In testing on my desktop (16 threads), I noticed that the LinearAlgebra functions automatically make use of multiple threads. So my question is: is it better (faster) to let all the threads be used by eigen, or to restrict eigen to a single thread and parallelize using Threads? Or somewhere in between?

Generally you want to set BLAS to a single thread if you can paralellize at a higher level easily. BLAS multithreading doesn’t give you perfect scaling.

1 Like

Thanks! A simple test shows that you are right:

using LinearAlgebra

A = rand(800,800)

@time Threads.@threads for i in 1:30
    eigen(A)
end

BLAS.set_num_threads(1)
@time Threads.@threads for i in 1:30
    eigen(A)
end

output:

 12.973553 seconds (31.24 k allocations: 613.706 MiB, 0.16% gc time, 3.23% compilation time)
  5.900912 seconds (22.85 k allocations: 613.151 MiB, 0.23% gc time, 9.74% compilation time)

Also note that there is an interaction between BLAS threads and julia threads that depends on whether you use MKL or the default OpenBLAS. In short:

  • with MKL: total threads used = julia threads x BLAS threads
  • with OpenBLAS: total threads used = julia threads + BLAS threads (BLAS will compute “jobs” sequentially but use threads within each “job”)

More details explanation can be found here:

(Also using ThreadPinning.jl might improve performance if you use a cluster)

When I wrote the docs section about this I buried it at the end of the performance tips, but maybe there is a better place?

https://docs.julialang.org/en/v1/manual/performance-tips/#man-multithreading-linear-algebra

2 Likes

I think the Performance tips section is a reasonable place in principle. I usually link to the explanation in ThreadPinning.jl because it is a bit more detailed and also highlights the different behavior of MKL.jl (which I deem a very surprising footgun…).

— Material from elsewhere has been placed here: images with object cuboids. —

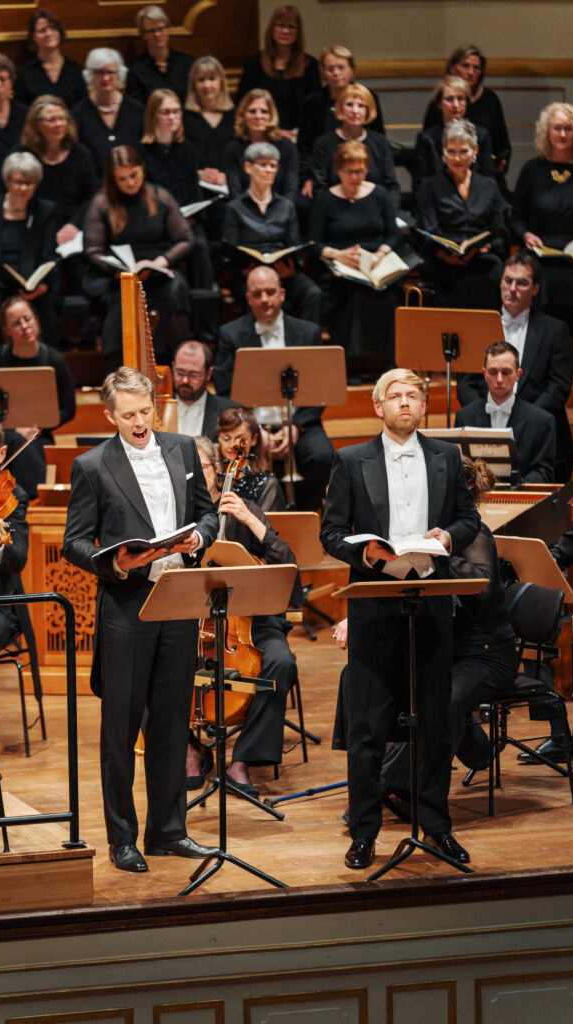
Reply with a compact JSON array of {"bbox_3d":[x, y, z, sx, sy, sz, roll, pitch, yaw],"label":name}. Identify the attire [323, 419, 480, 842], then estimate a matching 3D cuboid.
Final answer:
[{"bbox_3d":[0.428,0.443,20.793,0.570,1.490,0.420,-2,9,-10],"label":"attire"}]

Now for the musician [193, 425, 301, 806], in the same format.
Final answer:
[{"bbox_3d":[-0.201,0.365,22.400,0.580,1.270,0.850,2,10,18],"label":"musician"}]

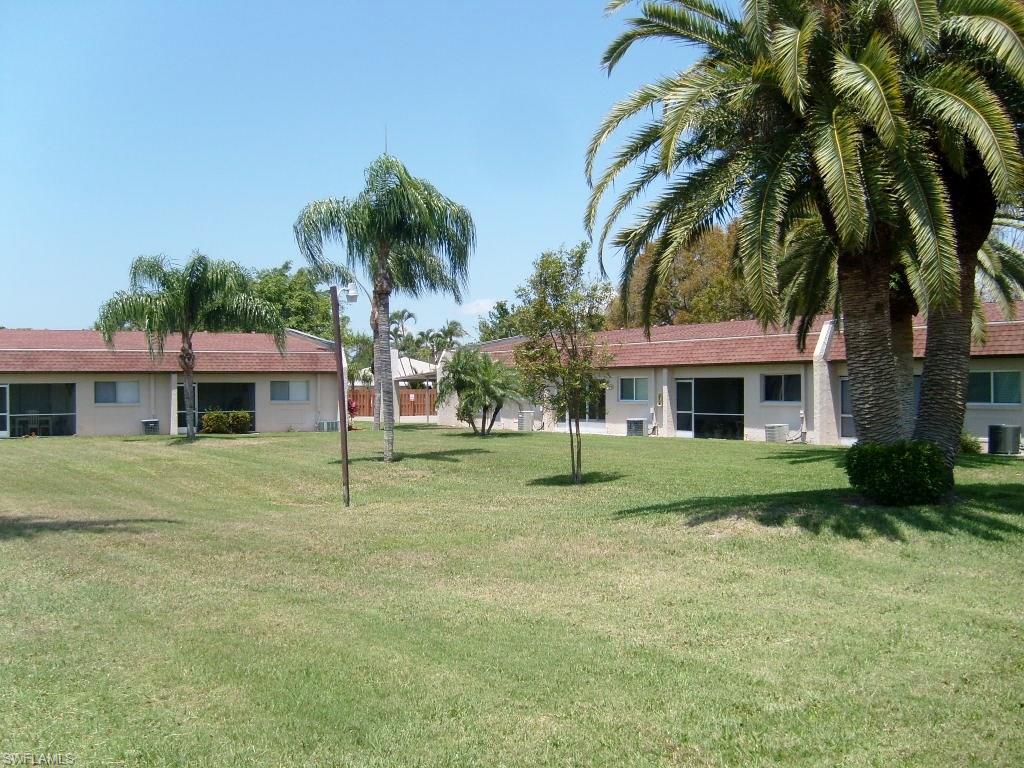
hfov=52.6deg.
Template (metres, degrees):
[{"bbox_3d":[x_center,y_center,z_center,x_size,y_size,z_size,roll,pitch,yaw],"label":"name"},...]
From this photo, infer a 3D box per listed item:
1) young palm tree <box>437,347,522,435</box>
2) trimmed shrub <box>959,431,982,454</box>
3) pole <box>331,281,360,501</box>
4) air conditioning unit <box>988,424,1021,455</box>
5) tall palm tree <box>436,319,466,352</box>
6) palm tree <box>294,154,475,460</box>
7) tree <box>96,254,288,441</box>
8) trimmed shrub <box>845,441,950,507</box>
[{"bbox_3d":[-1.167,0.249,39.600,3.400,3.450,3.400,0,0,0],"label":"young palm tree"},{"bbox_3d":[11.966,1.524,27.200,0.750,0.620,0.800,0,0,-37],"label":"trimmed shrub"},{"bbox_3d":[-2.524,0.158,15.600,0.420,3.360,0.160,0,0,0],"label":"pole"},{"bbox_3d":[12.610,1.426,26.500,0.680,0.750,0.680,0,0,-37],"label":"air conditioning unit"},{"bbox_3d":[-5.085,-1.724,90.000,3.000,7.940,3.000,0,0,0],"label":"tall palm tree"},{"bbox_3d":[-3.165,-1.894,25.800,4.500,7.650,4.500,0,0,0],"label":"palm tree"},{"bbox_3d":[-11.979,-1.439,38.700,7.000,6.950,7.000,0,0,0],"label":"tree"},{"bbox_3d":[5.599,1.289,15.000,1.550,0.930,1.350,0,0,0],"label":"trimmed shrub"}]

Maybe a lesson here could be that the Performance Tips section got a bit too long to be unstructured? Maybe we could make some sections like “Type related stuff”, “Function related stuff”, “Numerics”, “Miscellaneous”. Maybe lead with a section “Most common and severe performance pitfalls”.

For the specific performance tip about OpenBLAS, I think a bit more emphasis on the (to me at surprising) behavior of OPENBLAS_NUM_THREADS=N>1 would be good. The current “There is just one OpenBLAS thread pool shared among all Julia threads.” does not scream to me “your operations will essentially be done serially (but a bit faster)”.

1 Like

I’ve been wanting to do that for a while, but the Documenter format doesn’t make such subsections visible, so I’m not sure how to proceed

Feel free to submit a PR, I didn’t write this part because I was an expert, only because I was frustrated not to find it anywhere official ^^

1 Like